Bur Oak, Quercus macrocarpa
Bird’s Fort Trail is an early Texas trail that was used by settlers in the mid-eighteen hundreds. The Peter’s Colony map below (courtesy of the Irving Heritage Society) shows this historic site as it was known by early travelers, including American Indians.
The Comanche Indians and other tribes heavily occupied this land prior to settlement. The Trinity River watershed contained the preferred characteristics the Comanches looked for in a campsite; high points, pecan bottom, freshwater springs, and it was near a trail with a low water crossing.
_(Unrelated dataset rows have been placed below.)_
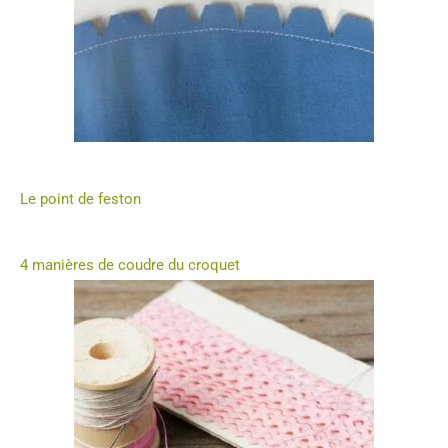
Le point de feston
4 manières de coudre du croquet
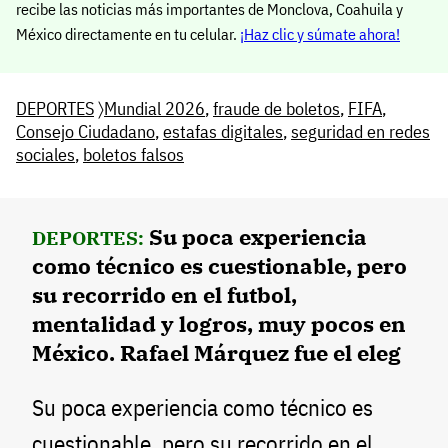
recibe las noticias más importantes de Monclova, Coahuila y
México directamente en tu celular.
¡Haz clic y súmate ahora!
DEPORTES
〉
Mundial 2026
,
fraude de boletos
,
FIFA
,
Consejo Ciudadano
,
estafas digitales
,
seguridad en redes
sociales
,
boletos falsos
Su poca experiencia
DEPORTES:
como técnico es cuestionable, pero
su recorrido en el futbol,
mentalidad y logros, muy pocos en
México. Rafael Márquez fue el eleg
Su poca experiencia como técnico es
cuestionable, pero su recorrido en el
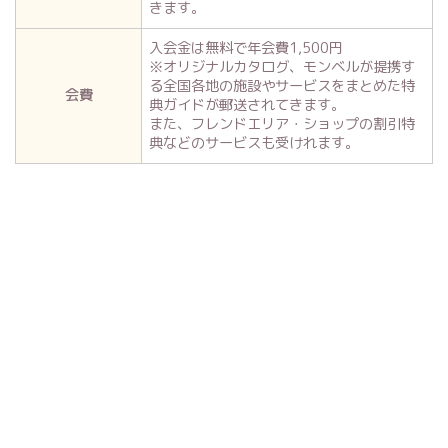
きます。
入会金は無料で年会費1,500円
※オリジナルカタログ、モンベルが提携す
る全国各地の施設やサービスをまとめた特
会費
典ガイドが郵送されてきます。
また、フレンドエリア・ショップの割引特
典などのサービスも受けれます。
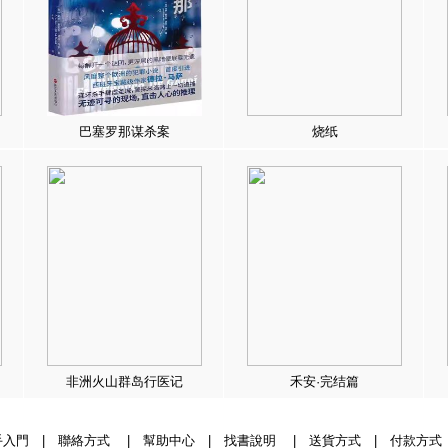
巴塞罗那谋杀案
烧纸
非洲火山群岛行医记
禾安·完结篇
手入門
|
聯絡方式
|
幫助中心
|
找書說明
|
送貨方式
|
付款方式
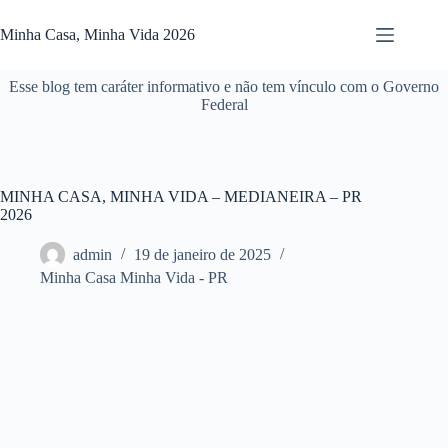
Pular
para
Minha Casa, Minha Vida 2026
o
conteúdo
Esse blog tem caráter informativo e não tem vínculo com o Governo
Federal
MINHA CASA, MINHA VIDA – MEDIANEIRA – PR
2026
admin
19 de janeiro de 2025
Minha Casa Minha Vida - PR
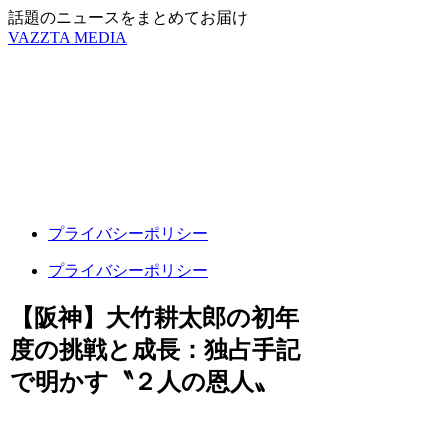
話題のニュースをまとめてお届け
VAZZTA MEDIA
プライバシーポリシー
プライバシーポリシー
【阪神】大竹耕太郎の初年
度の挑戦と成長：独占手記
で明かす〝２人の恩人〟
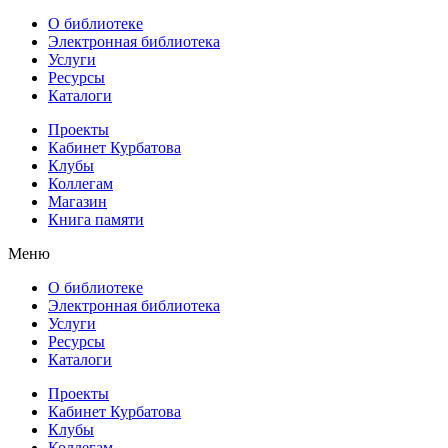
О библиотеке
Электронная библиотека
Услуги
Ресурсы
Каталоги
Проекты
Кабинет Курбатова
Клубы
Коллегам
Магазин
Книга памяти
Меню
О библиотеке
Электронная библиотека
Услуги
Ресурсы
Каталоги
Проекты
Кабинет Курбатова
Клубы
Коллегам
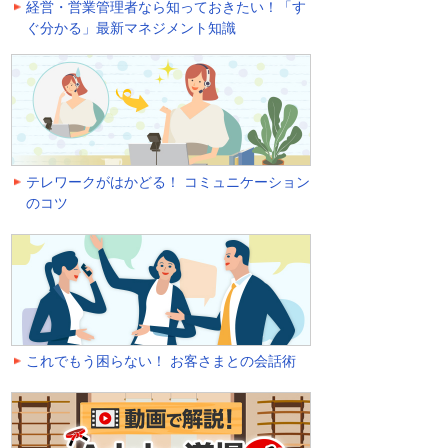
経営・営業管理者なら知っておきたい！「す
ぐ分かる」最新マネジメント知識
テレワークがはかどる！ コミュニケーション
のコツ
これでもう困らない！ お客さまとの会話術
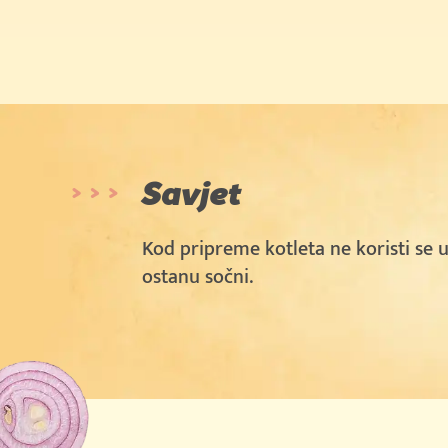
Savjet
Kod pripreme kotleta ne koristi se ul
ostanu sočni.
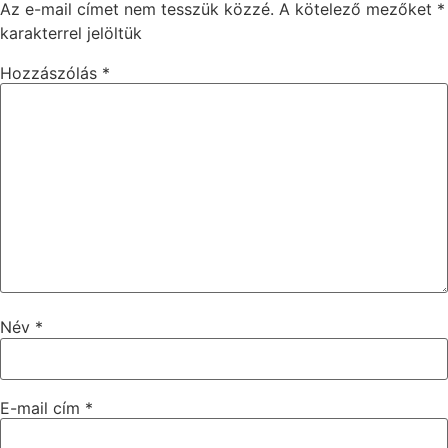
Az e-mail címet nem tesszük közzé.
A kötelező mezőket
*
karakterrel jelöltük
Hozzászólás
*
Név
*
E-mail cím
*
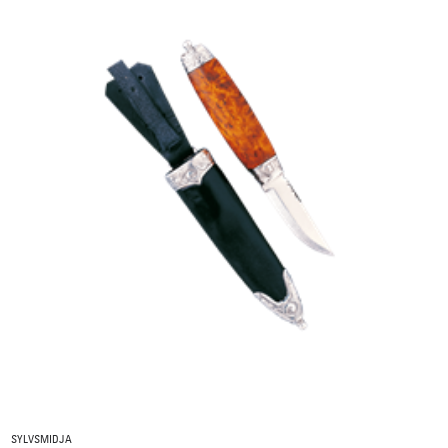
SYLVSMIDJA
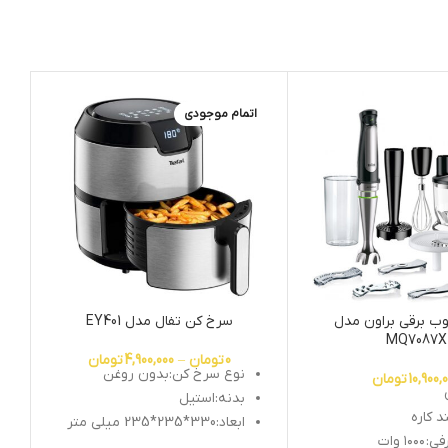
اتمام موجودی
ا
 برقی براون مدل
سرخ کن تفال مدل EY401
س
MQ7087X
0
تومان
–
4,900,000
تومان
نوع سرخ کن:بدون روغن
10,900,
تومان
بدنه:استیل
د کاره
ابعاد:330*235*235 میلی متر
فی:
۱۰۰۰ وات
قابلیت تفکیک قطعات: دارد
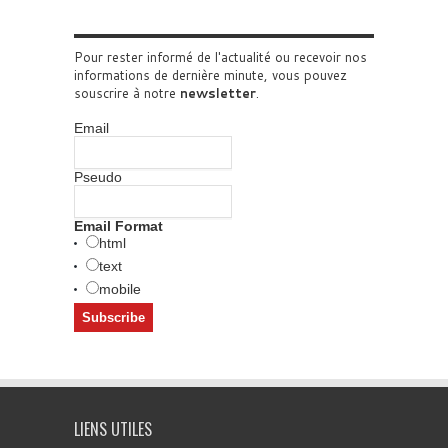
Pour rester informé de l'actualité ou recevoir nos
informations de dernière minute, vous pouvez
souscrire à notre
newsletter
.
Email
Pseudo
Email Format
html
text
mobile
LIENS UTILES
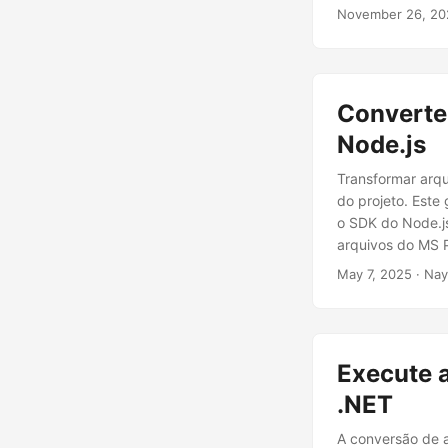
November 26, 20
Converte
Node.js
Transformar arq
do projeto. Est
o SDK do Node.js
arquivos do MS P
May 7, 2025
· Nay
Execute 
.NET
A conversão de a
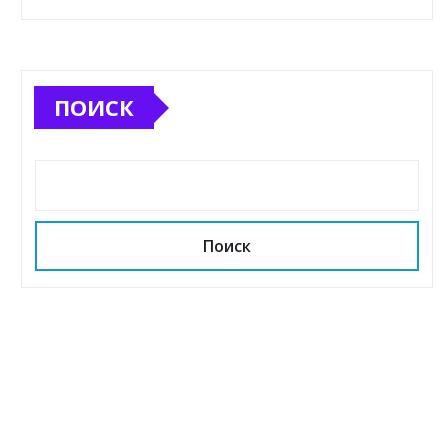
ПОИСК
Поиск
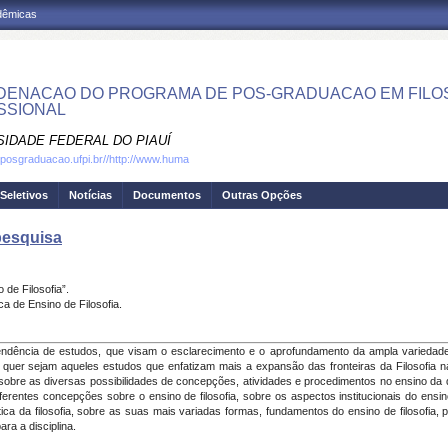
adêmicas
ENACAO DO PROGRAMA DE POS-GRADUACAO EM FILOS
SSIONAL
SIDADE FEDERAL DO PIAUÍ
.posgraduacao.ufpi.br//http://www.huma
Seletivos
Notícias
Documentos
Outras Opções
pesquisa
de Filosofia”.
ca de Ensino de Filosofia.
tendência de estudos, que visam o esclarecimento e o aprofundamento da ampla variedade 
a, quer sejam aqueles estudos que enfatizam mais a expansão das fronteiras da Filosofia 
obre as diversas possibilidades de concepções, atividades e procedimentos no ensino da 
iferentes concepções sobre o ensino de filosofia, sobre os aspectos institucionais do ensin
tica da filosofia, sobre as suas mais variadas formas, fundamentos do ensino de filosofia, 
ra a disciplina.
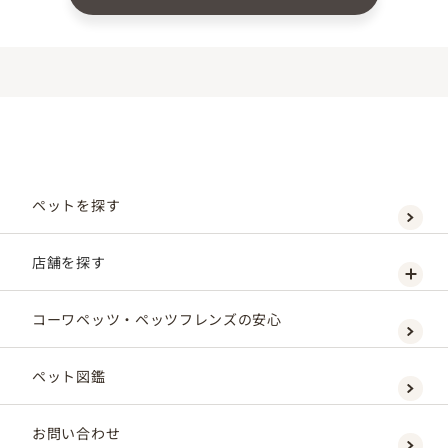
ペットを探す
店舗を探す
コーワペッツ・ペッツフレンズの安心
ペット図鑑
お問い合わせ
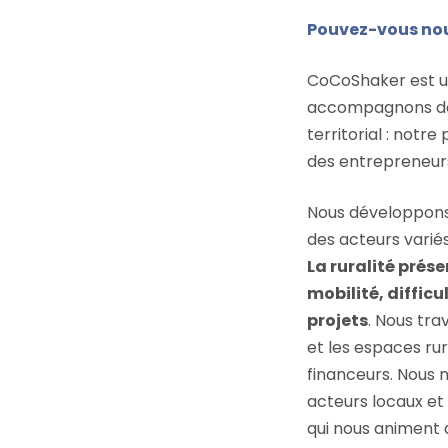
Pouvez-vous nou
CoCoShaker est une
accompagnons des
territorial : not
des entrepreneurs 
Nous développons d
des acteurs varié
La ruralité prése
mobilité, difficu
projets
. Nous tra
et les espaces rur
financeurs. Nous 
acteurs locaux et
qui nous animent a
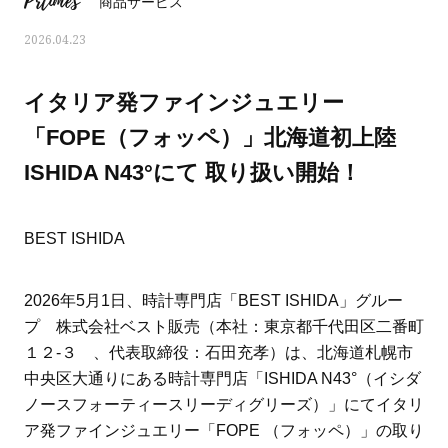
Prtimes
商品サービス
2026.04.23
イタリア発ファインジュエリー
「FOPE（フォッペ）」北海道初上陸
ISHIDA N43°にて 取り扱い開始！
BEST ISHIDA
2026年5月1日、時計専門店「BEST ISHIDA」グルー
プ 株式会社ベスト販売（本社：東京都千代田区二番町
ママとパパに贈る「ジェンダーレ
人気の40代髪型・ヘア
１２-３ 、代表取締役：石田充孝）は、北海道札幌市
ス学」
タログ
中央区大通りにある時計専門店「ISHIDA N43°（イシダ
ノースフォーティースリーディグリーズ）」にてイタリ
ア発ファインジュエリー「FOPE （フォッペ）」の取り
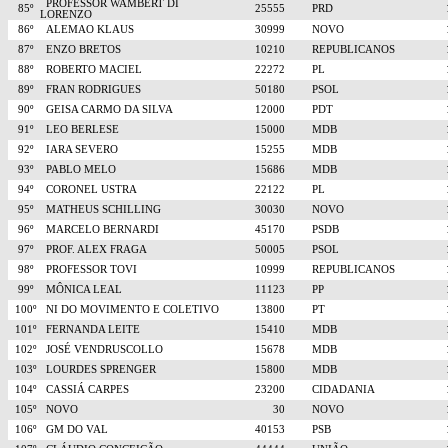
PROFESSOR WAMBERT DI
85º
25555
PRD
LORENZO
86º
ALEMAO KLAUS
30999
NOVO
87º
ENZO BRETOS
10210
REPUBLICANOS
88º
ROBERTO MACIEL
22272
PL
89º
FRAN RODRIGUES
50180
PSOL
90º
GEISA CARMO DA SILVA
12000
PDT
91º
LEO BERLESE
15000
MDB
92º
IARA SEVERO
15255
MDB
93º
PABLO MELO
15686
MDB
94º
CORONEL USTRA
22122
PL
95º
MATHEUS SCHILLING
30030
NOVO
96º
MARCELO BERNARDI
45170
PSDB
97º
PROF. ALEX FRAGA
50005
PSOL
98º
PROFESSOR TOVI
10999
REPUBLICANOS
99º
MÔNICA LEAL
11123
PP
100º
NI DO MOVIMENTO E COLETIVO
13800
PT
101º
FERNANDA LEITE
15410
MDB
102º
JOSÉ VENDRUSCOLLO
15678
MDB
103º
LOURDES SPRENGER
15800
MDB
104º
CASSIÁ CARPES
23200
CIDADANIA
105º
NOVO
30
NOVO
106º
GM DO VAL
40153
PSB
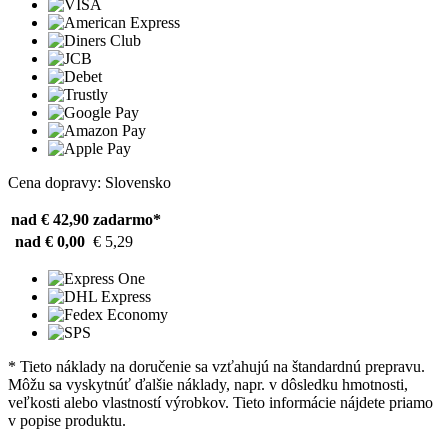
Cena dopravy: Slovensko
nad € 42,90
zadarmo*
nad € 0,00
€ 5,29
* Tieto náklady na doručenie sa vzťahujú na štandardnú prepravu.
Môžu sa vyskytnúť ďalšie náklady, napr. v dôsledku hmotnosti,
veľkosti alebo vlastností výrobkov. Tieto informácie nájdete priamo
v popise produktu.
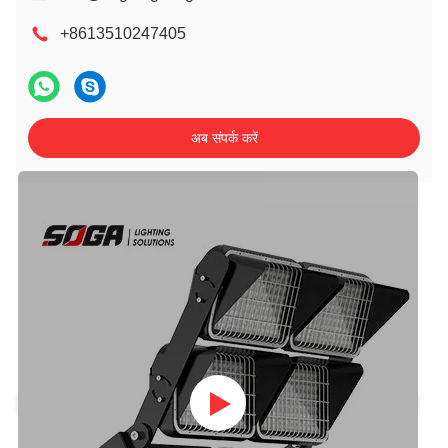
+8613510247405
अब संपर्क करें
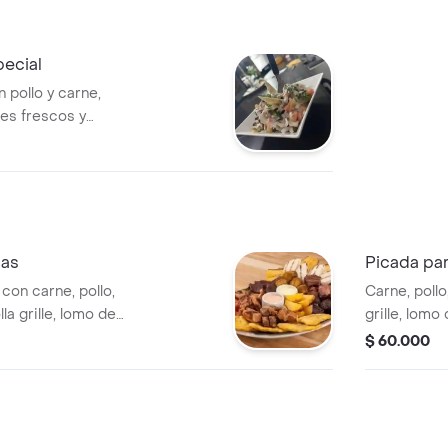
ecial
pollo y carne,
es frescos y
nas
Picada pa
con carne, pollo,
Carne, pollo
la grille, lomo de
grille, lom
alsas, papas a la
salsa, papa 
$ 60.000
porción par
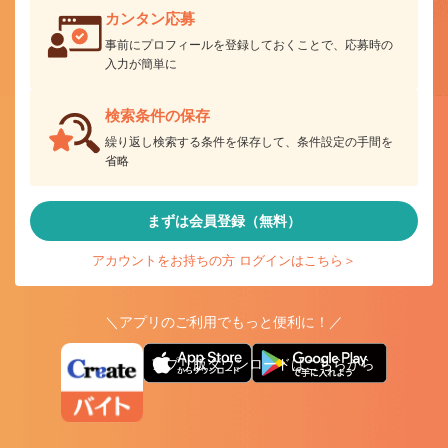
カンタン応募
事前にプロフィールを登録しておくことで、応募時の
入力が簡単に
検索条件の保存
繰り返し検索する条件を保存して、条件設定の手間を
省略
まずは会員登録（無料）
アカウントをお持ちの方 ログインはこちら＞
＼アプリのご利用でもっと便利に！／
アプリ版ダウンロードはこちらから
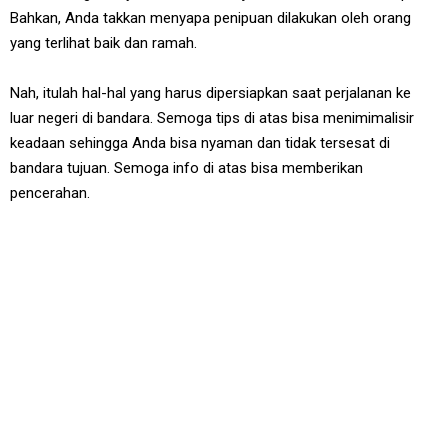
Bahkan, Anda takkan menyapa penipuan dilakukan oleh orang
yang terlihat baik dan ramah.
Nah, itulah hal-hal yang harus dipersiapkan saat perjalanan ke
luar negeri di bandara. Semoga tips di atas bisa menimimalisir
keadaan sehingga Anda bisa nyaman dan tidak tersesat di
bandara tujuan. Semoga info di atas bisa memberikan
pencerahan.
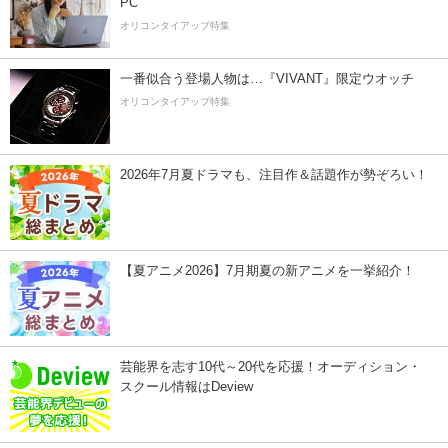
PC
オリコンタイアップ特集
一番似合う登場人物は…『VIVANT』限定ウオッチ
オリコンタイアップ特集
2026年7月夏ドラマも、注目作＆話題作が勢ぞろい！
【夏アニメ2026】7月期夏の新アニメを一挙紹介！
芸能界を志す10代～20代を応援！オーディション・
スクール情報はDeview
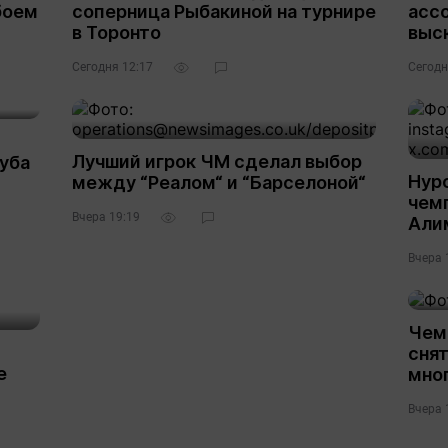
боем
соперница Рыбакиной на турнире
асс
в Торонто
выс
Сегодня 12:17
Сегодн
Лучший игрок ЧМ сделал выбор
уба
Нур
между “Реалом“ и “Барселоной“
чем
Вчера 19:19
Али
Вчера 
Чем
снят
е
мно
Вчера 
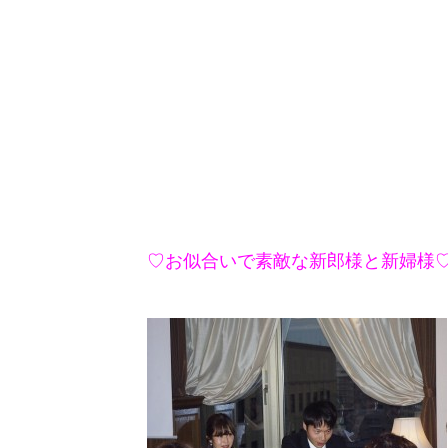
♡お似合いで素敵な新郎様と新婦様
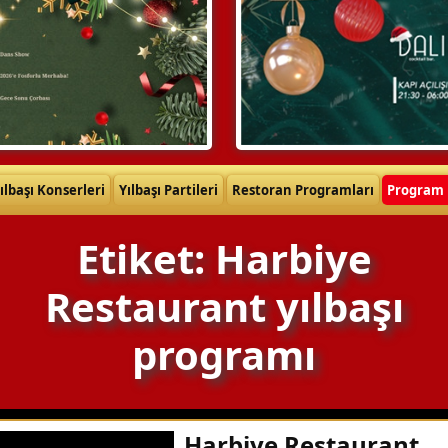
ılbaşı Konserleri
Yılbaşı Partileri
Restoran Programları
Program 
Etiket: Harbiye
Restaurant yılbaşı
programı
Harbiye Restaurant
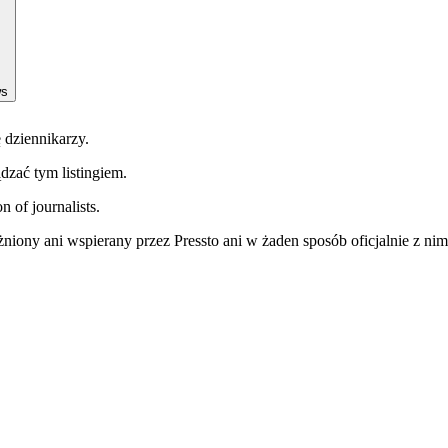
ws
 dziennikarzy.
ądzać tym listingiem.
n of journalists.
niony ani wspierany przez Pressto ani w żaden sposób oficjalnie z ni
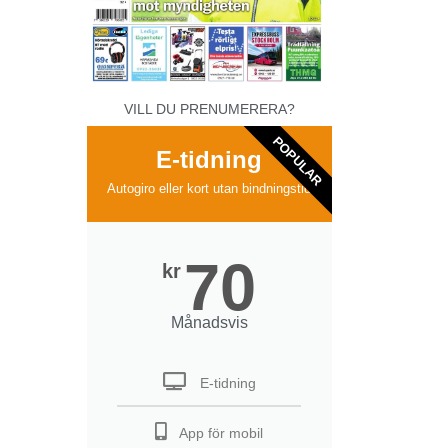
VILL DU PRENUMERERA?
POPULAR
E-tidning
Autogiro eller kort utan bindningstid
70
kr
Månadsvis
E-tidning
App för mobil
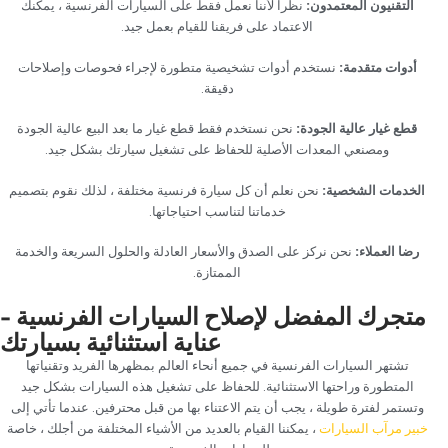
‏التقنيون المعتمدون:‏
‏ نظرا لأننا نعمل فقط على السيارات الفرنسية ، يمكنك
الاعتماد على فريقنا للقيام بعمل جيد.‏
‏أدوات متقدمة:‏
‏ نستخدم أدوات تشخيصية متطورة لإجراء فحوصات وإصلاحات
دقيقة.‏
‏قطع غيار عالية الجودة:‏
‏ نحن نستخدم فقط قطع غيار ما بعد البيع عالية الجودة
ومصنعي المعدات الأصلية للحفاظ على تشغيل سيارتك بشكل جيد.‏
‏الخدمات الشخصية: ‏
‏نحن نعلم أن كل سيارة فرنسية مختلفة ، لذلك نقوم بتصميم
خدماتنا لتناسب احتياجاتها.‏
‏رضا العملاء:‏
‏ نحن نركز على الصدق والأسعار العادلة والحلول السريعة والخدمة
الممتازة.‏
‏متجرك المفضل لإصلاح السيارات الفرنسية -
عناية استثنائية بسيارتك‏
‏تشتهر السيارات الفرنسية في جميع أنحاء العالم بمظهرها الفريد وتقنياتها
المتطورة وراحتها الاستثنائية. للحفاظ على تشغيل هذه السيارات بشكل جيد
وتستمر لفترة طويلة ، يجب أن يتم الاعتناء بها من قبل محترفين. عندما تأتي إلى‏
‏خبير مرآب السيارات‏
‏ ‏
‏، يمكننا القيام بالعديد من الأشياء المختلفة من أجلك ، خاصة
In 2011, a turning tree for the trail known as the Bird’s Fort Trail Comanche Marker Tree was found by David Richardson, a longtime horticulturist and member of the International Oak Society. It is a Bur Oak (Quercus macrocarpa), a species of tree native to North Texas. The trunk is buried for fourteen feet and then grows along the ground before rising up into two arching bows. The tree happens to be on the other side of the Trinity River and just north of another Comanche Marker Tree, the California Crossing Comanche Marker Tree. The California Crossing tree marked the low water crossing first for the Comanche, and later for early settlers.
After crossing the river at the California Crossing tree, travelers would have headed north on the trail and found the Bird’s Fort Trail tree. Since this tree is pointing west, it would have led them further along the Bird’s Fort Trail as it existed in the mid-eighteen hundreds.
The Comanche Nation Tribal Elder Council visited Bird’s Fort Trail Comanche Marker Tree as well as other trees in June of 2013. It was a distinct honor and privilege for the Texas Historic Tree Coalition to host the Comanche Elders as they reconnected with the trees as living witnesses to their past history and heritage.